Marquez was the first openly gay person to serve as president of the Hispanic National Bar Association, where he pushed for the creation of an LGBT section. Marquez serves on the ABA Commission on Sexual Orientation and Gender Identify, and he credited the ABA for selecting an openly gay person to receive a Spirit of Excellence Award. “You’re expanding the definition of diversity beyond race and ethnicity to encompass the LGBT community,” he said.

Another Spirit of Excellence Awards recipient is Sarah Deer, a citizen of the Muscogee Nation of Oklahoma and a professor at Mitchell Hamline School of Law in St. Paul, Minnesota. She also is an associate justice for the Prairie Island Court of Appeals and an appellate judge for the White Earth Nation. Her teaching and research focus is the intersection of tribal law and victims’ rights, especially violence against women on tribal lands. She is the author of The Beginning and End of Rape: Confronting Sexual Violence in Native America. She was named a MacArthur fellow in 2014.

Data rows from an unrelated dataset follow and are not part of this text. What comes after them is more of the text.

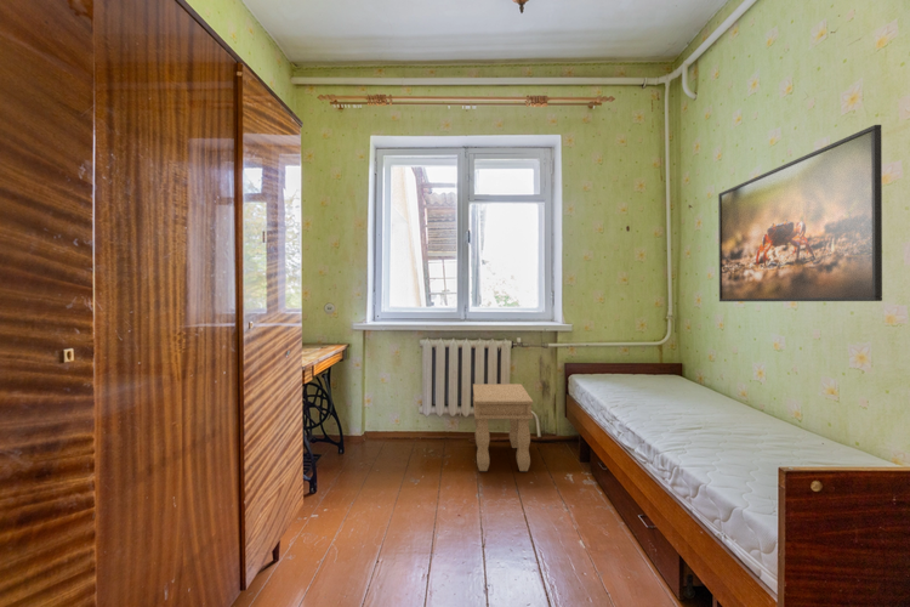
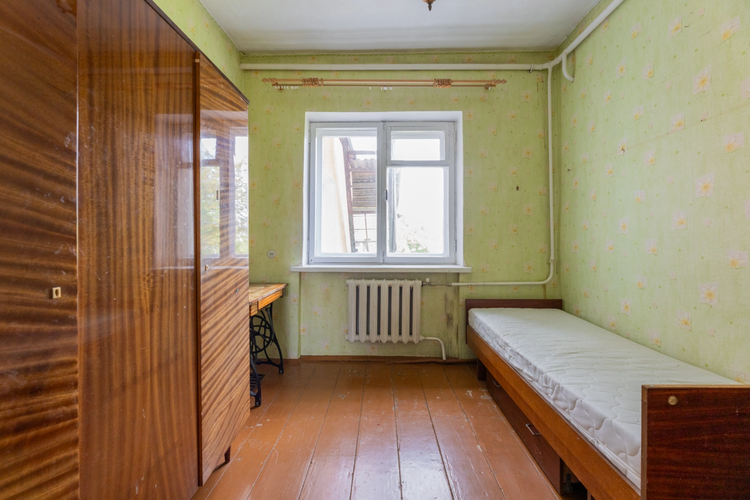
- side table [472,382,534,472]
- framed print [717,124,883,302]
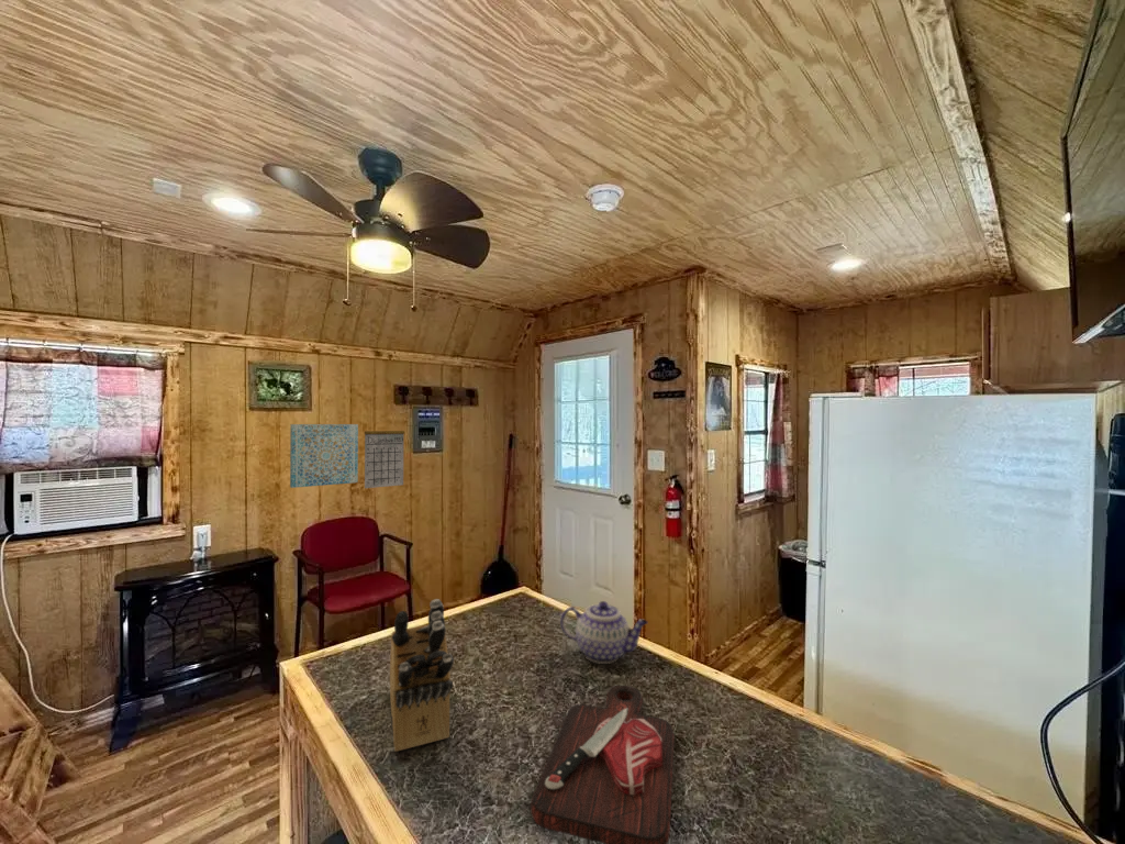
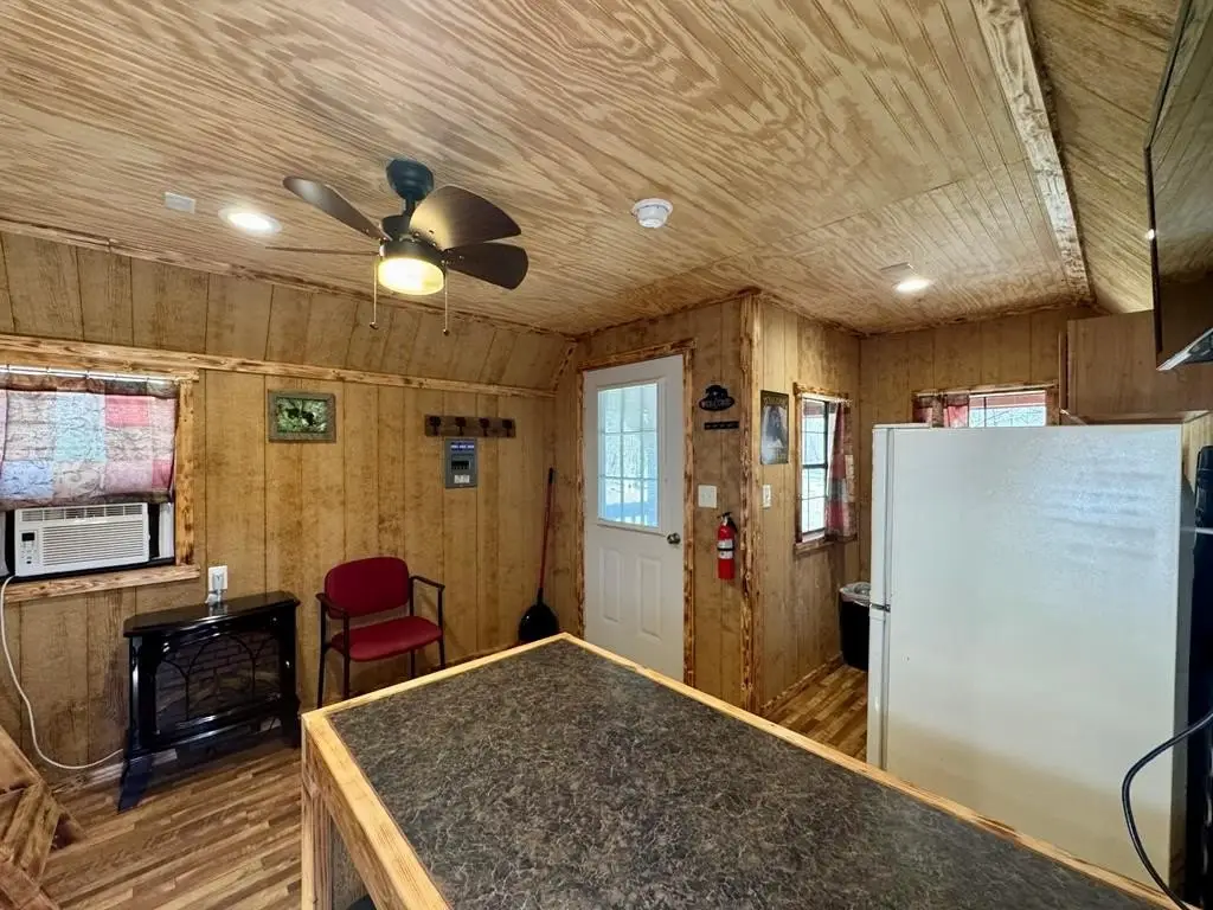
- calendar [364,418,405,489]
- cutting board [528,685,676,844]
- wall art [289,423,359,489]
- teapot [559,600,649,665]
- knife block [389,598,455,753]
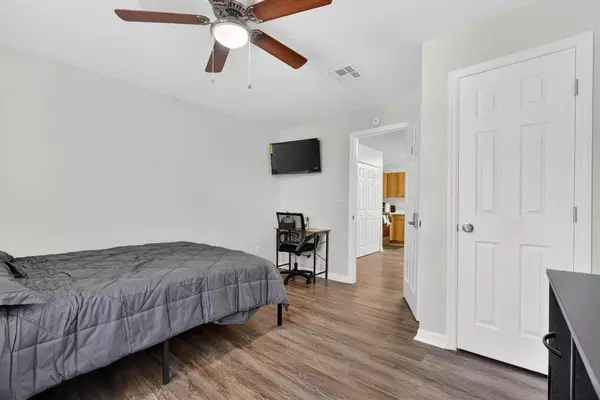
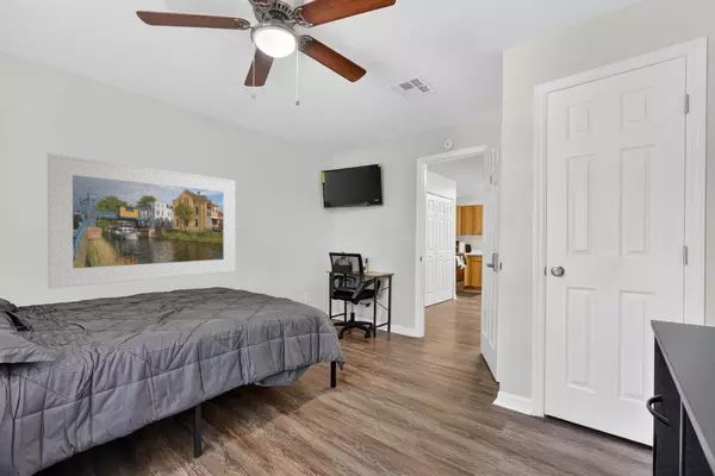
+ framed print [46,152,237,289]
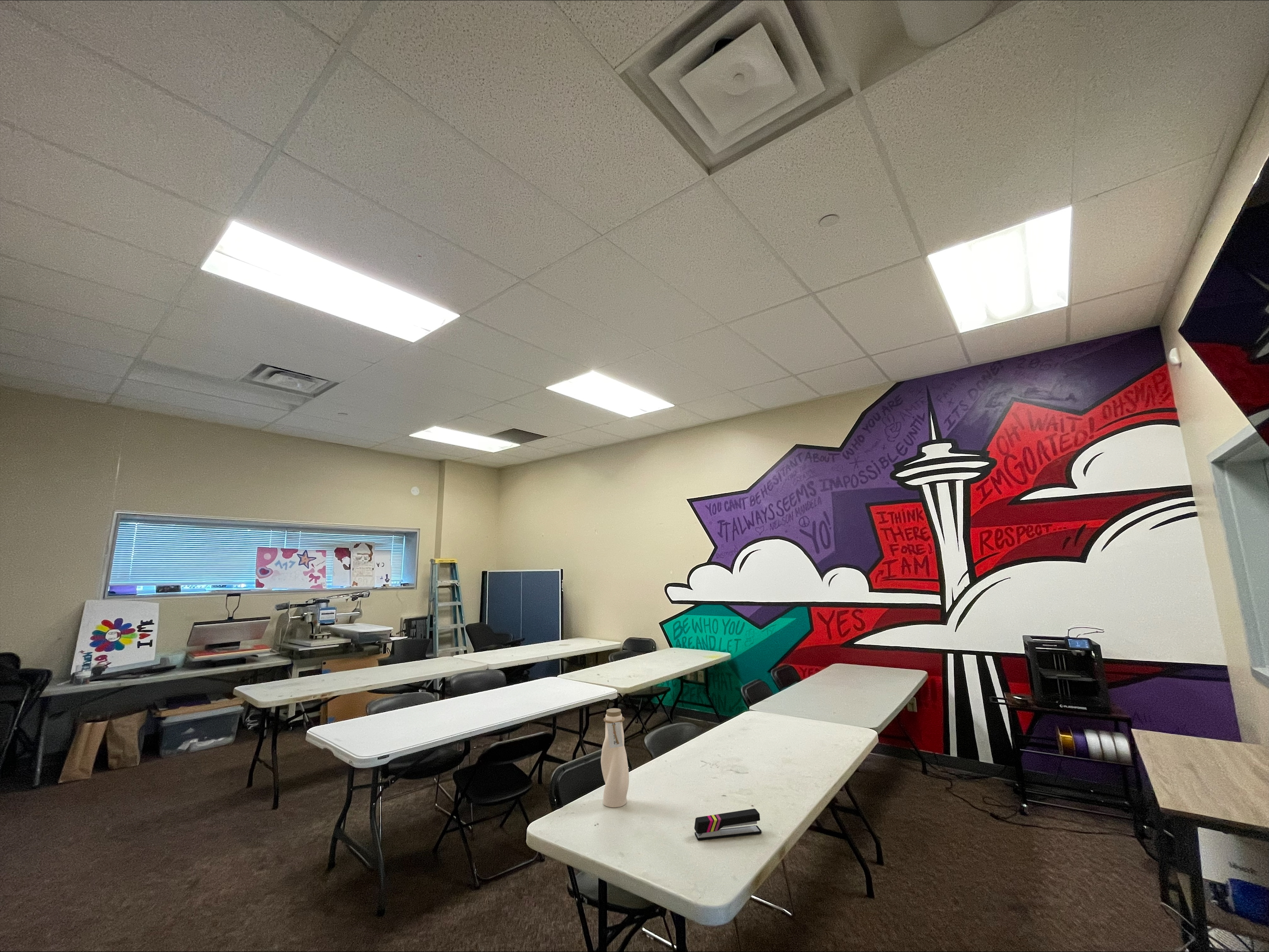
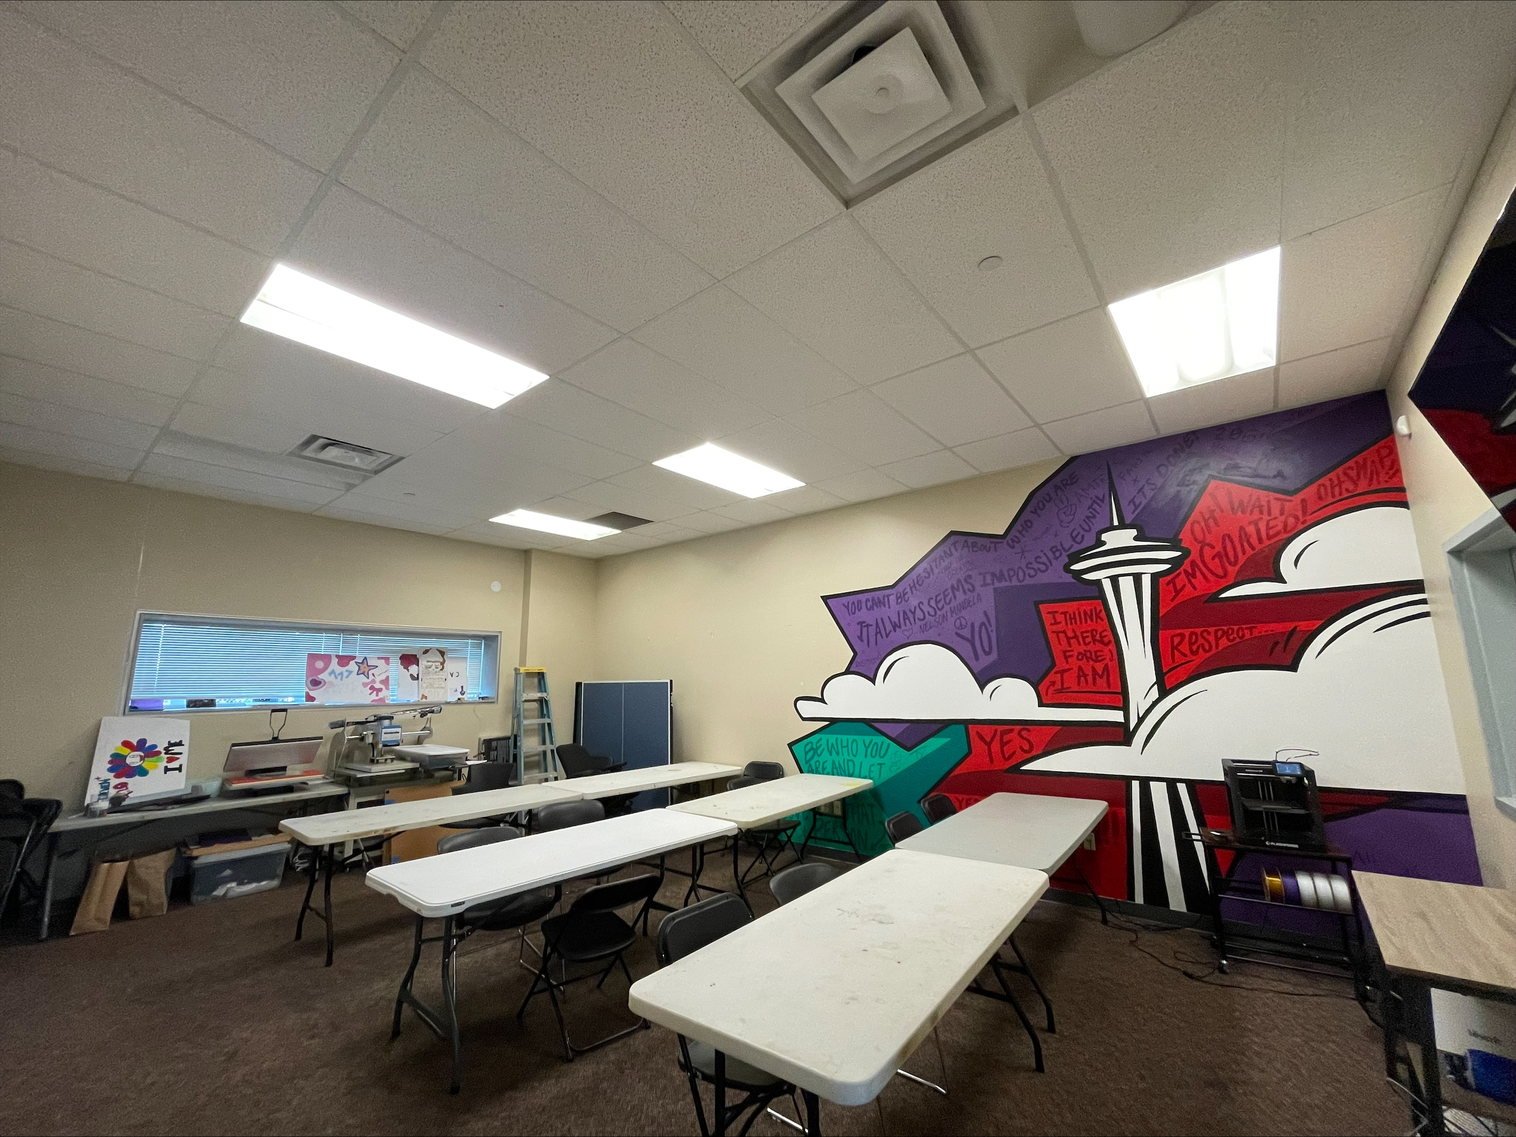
- water bottle [600,708,629,808]
- stapler [694,808,762,841]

Deer opened her remarks in Mvskoke, the language of the Muscogee people, which is “in grave danger of extinction,” Deer said. According to Deer, fewer than 5,000 people still speak the language. “I wanted to share my language as part of celebrating the possibility of survival,” she said. “Indeed, my people—the Muscogee people—are resilient and indeed have reached to the stars through difficulty.”

JoAnne A. Epps has served as dean of Temple University Law School in Philadelphia since 2008. Epps has received numerous awards for her work to achieve diversity in the legal profession, including the 2015 M. Ashley Dickerson Award from the National Association of Women Lawyers and the 2014 Justice Sonia Sotomayor Diversity Award from the Philadelphia Bar Association. Last year, Philadelphia’s mayor appointed her to chair a newly created police oversight board. She is a former deputy city attorney in Los Angeles and an assistant U.S. attorney in Philadelphia.

In her remarks, Epps issued an impassioned call for stronger efforts to achieve diversity in the legal profession. In particular, she said, it must be recognized that implicit bias is everywhere in American society. She cited, for instance, the contrasting ways culture portrays the imagery of black and white. Even in the Star Wars films, she said, Luke Skywalker wears white, while the evil Darth Vader is garbed completely in black. “And then there’s my favorite,” she said, “devil’s food cake as opposed to angel food cake. I’m sick and tired, and I’m sick and tired of being sick and tired.”

Citing the motto of the Spirit of Excellence Awards—“To the Stars Through Difficulty”—Epps said, “I believe we can make the stars reachable for everybody, but it will take work, and it will take commitment. I’m in. Will you join me?”